WORK INSTRUCTION.
For the entries below, state how many lines include the string "System", and write nothing besides that number.

[Stored items]
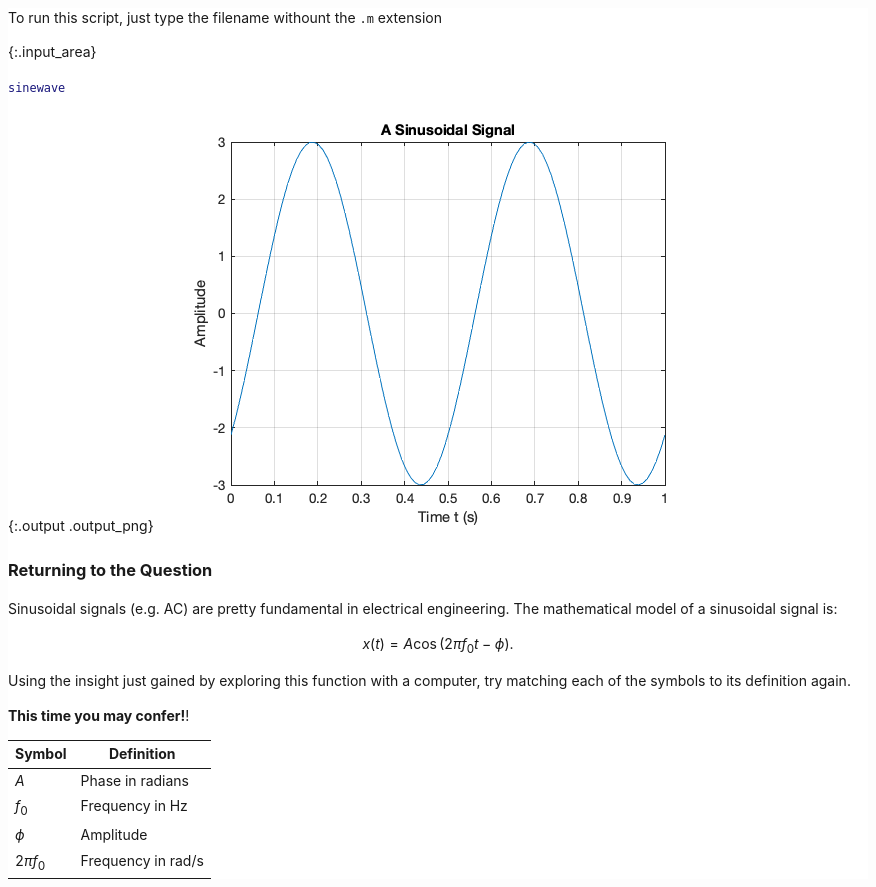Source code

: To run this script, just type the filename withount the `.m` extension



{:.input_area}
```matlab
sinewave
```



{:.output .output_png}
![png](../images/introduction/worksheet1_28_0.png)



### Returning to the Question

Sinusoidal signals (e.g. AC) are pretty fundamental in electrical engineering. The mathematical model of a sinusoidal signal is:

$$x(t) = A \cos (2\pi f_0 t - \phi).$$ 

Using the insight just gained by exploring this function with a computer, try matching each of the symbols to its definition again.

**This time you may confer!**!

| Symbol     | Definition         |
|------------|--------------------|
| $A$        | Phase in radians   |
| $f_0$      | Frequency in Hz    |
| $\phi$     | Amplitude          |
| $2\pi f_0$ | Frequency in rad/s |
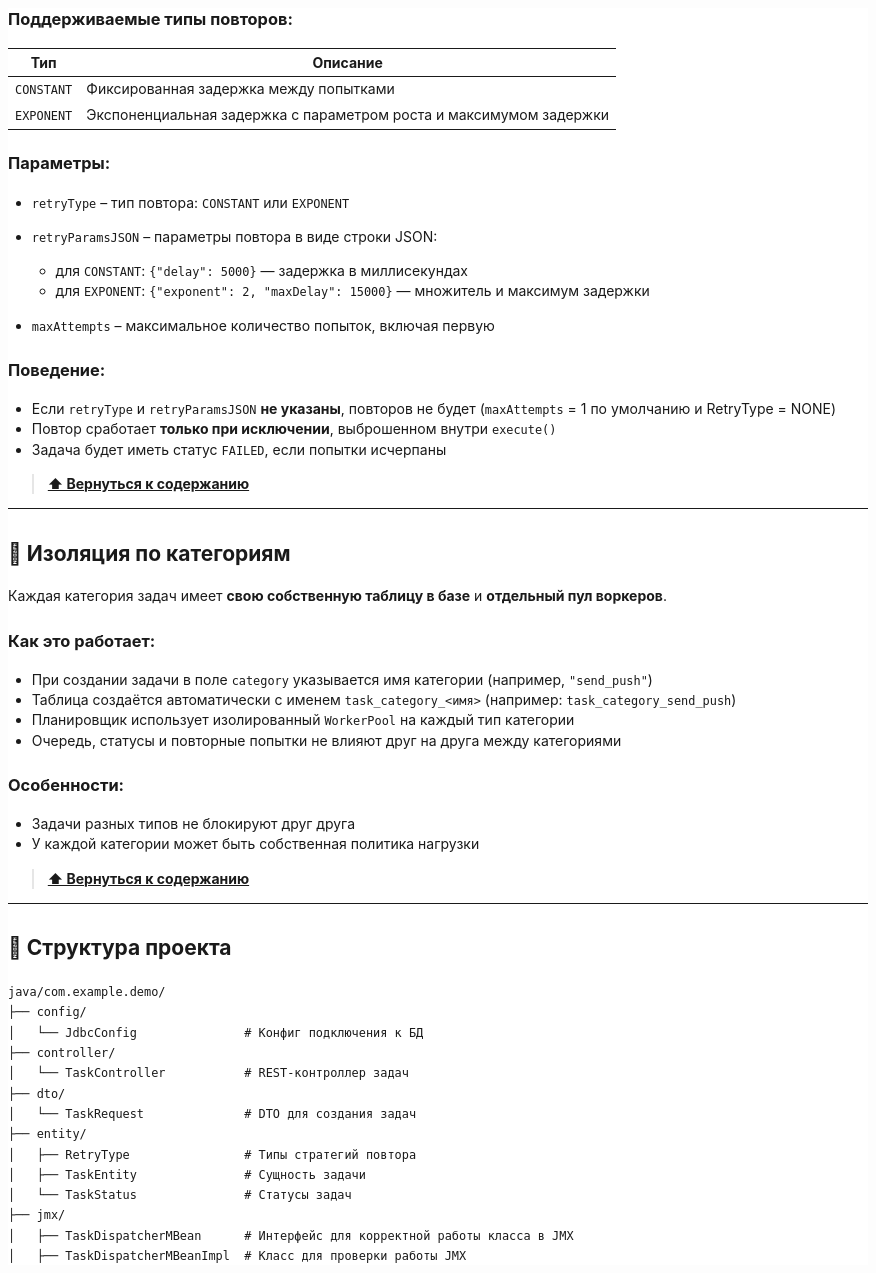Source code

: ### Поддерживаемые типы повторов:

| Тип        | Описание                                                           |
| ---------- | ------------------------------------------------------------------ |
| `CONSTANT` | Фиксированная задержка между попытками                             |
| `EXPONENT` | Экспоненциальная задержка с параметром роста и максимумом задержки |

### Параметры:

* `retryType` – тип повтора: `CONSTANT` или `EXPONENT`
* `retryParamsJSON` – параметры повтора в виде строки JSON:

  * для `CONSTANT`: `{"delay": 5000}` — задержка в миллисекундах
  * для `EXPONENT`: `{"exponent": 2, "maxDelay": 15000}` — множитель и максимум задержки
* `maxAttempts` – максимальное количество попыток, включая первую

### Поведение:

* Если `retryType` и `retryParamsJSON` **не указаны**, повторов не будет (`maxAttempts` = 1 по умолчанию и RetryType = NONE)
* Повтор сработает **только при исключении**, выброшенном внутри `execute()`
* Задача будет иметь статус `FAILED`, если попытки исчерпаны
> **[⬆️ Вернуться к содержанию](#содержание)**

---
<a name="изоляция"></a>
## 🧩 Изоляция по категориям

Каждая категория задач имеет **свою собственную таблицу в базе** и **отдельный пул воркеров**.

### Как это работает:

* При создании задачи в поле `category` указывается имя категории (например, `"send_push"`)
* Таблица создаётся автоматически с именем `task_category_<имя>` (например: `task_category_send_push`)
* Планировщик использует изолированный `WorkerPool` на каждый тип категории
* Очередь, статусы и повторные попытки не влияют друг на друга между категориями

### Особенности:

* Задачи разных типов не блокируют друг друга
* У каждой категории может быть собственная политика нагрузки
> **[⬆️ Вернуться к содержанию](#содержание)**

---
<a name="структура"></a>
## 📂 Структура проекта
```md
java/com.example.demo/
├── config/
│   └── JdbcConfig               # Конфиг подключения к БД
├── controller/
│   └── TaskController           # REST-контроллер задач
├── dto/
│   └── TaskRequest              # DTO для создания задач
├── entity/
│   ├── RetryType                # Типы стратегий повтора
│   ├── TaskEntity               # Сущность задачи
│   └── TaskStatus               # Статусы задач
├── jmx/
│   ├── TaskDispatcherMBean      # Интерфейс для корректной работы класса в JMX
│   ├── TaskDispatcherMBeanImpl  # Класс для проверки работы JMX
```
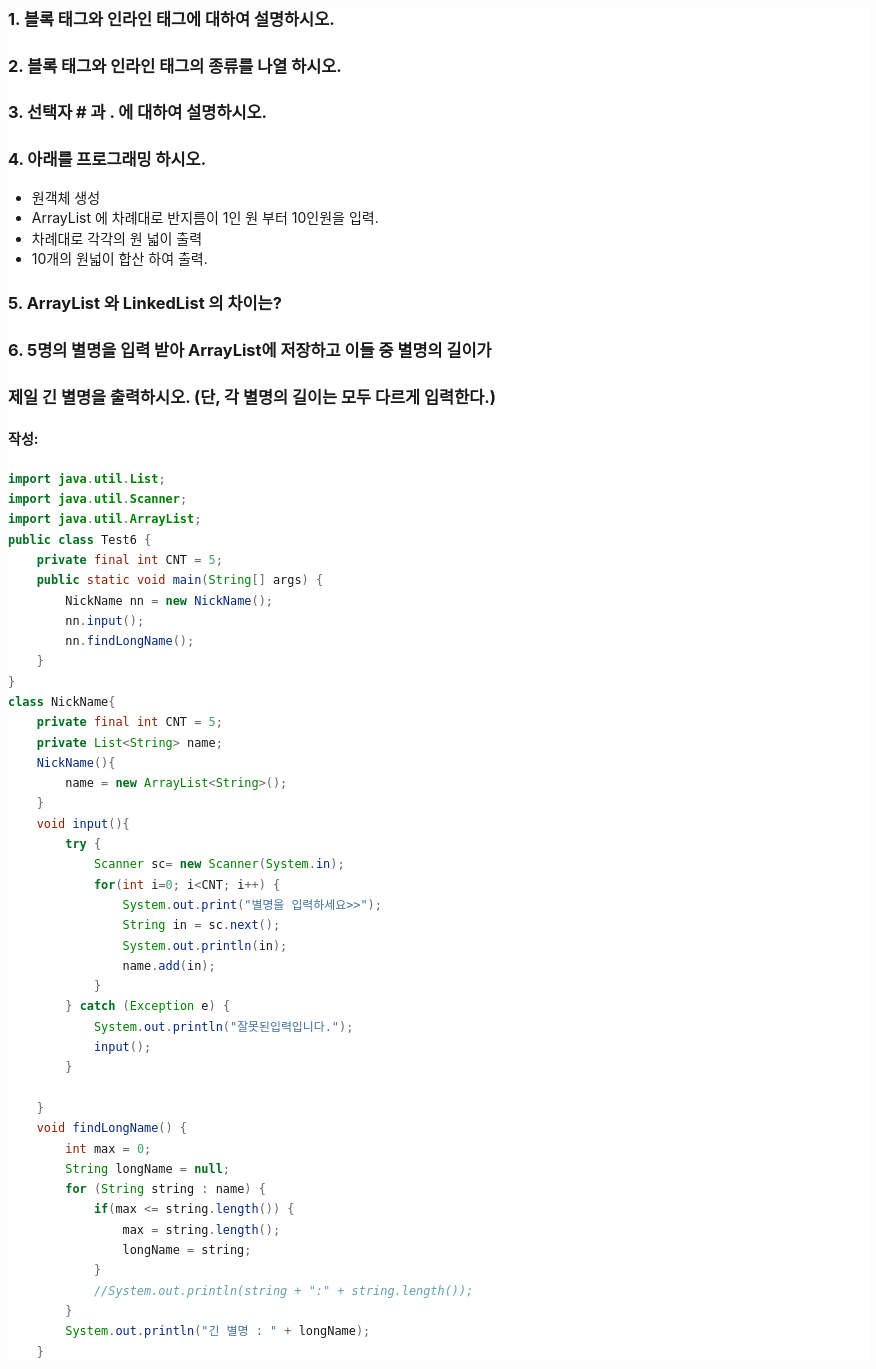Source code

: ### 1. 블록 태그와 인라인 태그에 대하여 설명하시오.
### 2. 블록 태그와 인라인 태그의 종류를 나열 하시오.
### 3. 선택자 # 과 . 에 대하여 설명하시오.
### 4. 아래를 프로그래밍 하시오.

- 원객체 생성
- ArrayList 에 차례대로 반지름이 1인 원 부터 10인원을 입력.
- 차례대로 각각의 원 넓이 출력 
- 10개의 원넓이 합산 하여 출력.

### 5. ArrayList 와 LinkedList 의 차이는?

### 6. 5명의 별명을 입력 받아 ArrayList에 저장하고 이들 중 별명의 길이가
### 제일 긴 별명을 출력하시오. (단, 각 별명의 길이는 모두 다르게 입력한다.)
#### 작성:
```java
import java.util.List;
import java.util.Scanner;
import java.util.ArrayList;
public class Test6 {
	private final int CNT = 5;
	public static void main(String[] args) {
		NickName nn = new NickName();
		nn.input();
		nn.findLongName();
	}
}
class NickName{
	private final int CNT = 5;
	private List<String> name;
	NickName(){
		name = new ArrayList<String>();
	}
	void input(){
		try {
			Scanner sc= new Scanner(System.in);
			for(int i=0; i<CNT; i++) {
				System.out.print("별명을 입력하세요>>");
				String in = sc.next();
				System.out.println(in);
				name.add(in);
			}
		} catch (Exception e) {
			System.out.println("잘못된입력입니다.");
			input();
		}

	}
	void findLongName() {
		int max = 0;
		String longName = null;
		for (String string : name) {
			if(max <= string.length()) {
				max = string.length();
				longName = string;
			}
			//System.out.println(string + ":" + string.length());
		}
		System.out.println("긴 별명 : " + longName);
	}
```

WRITTEN REPLY.
6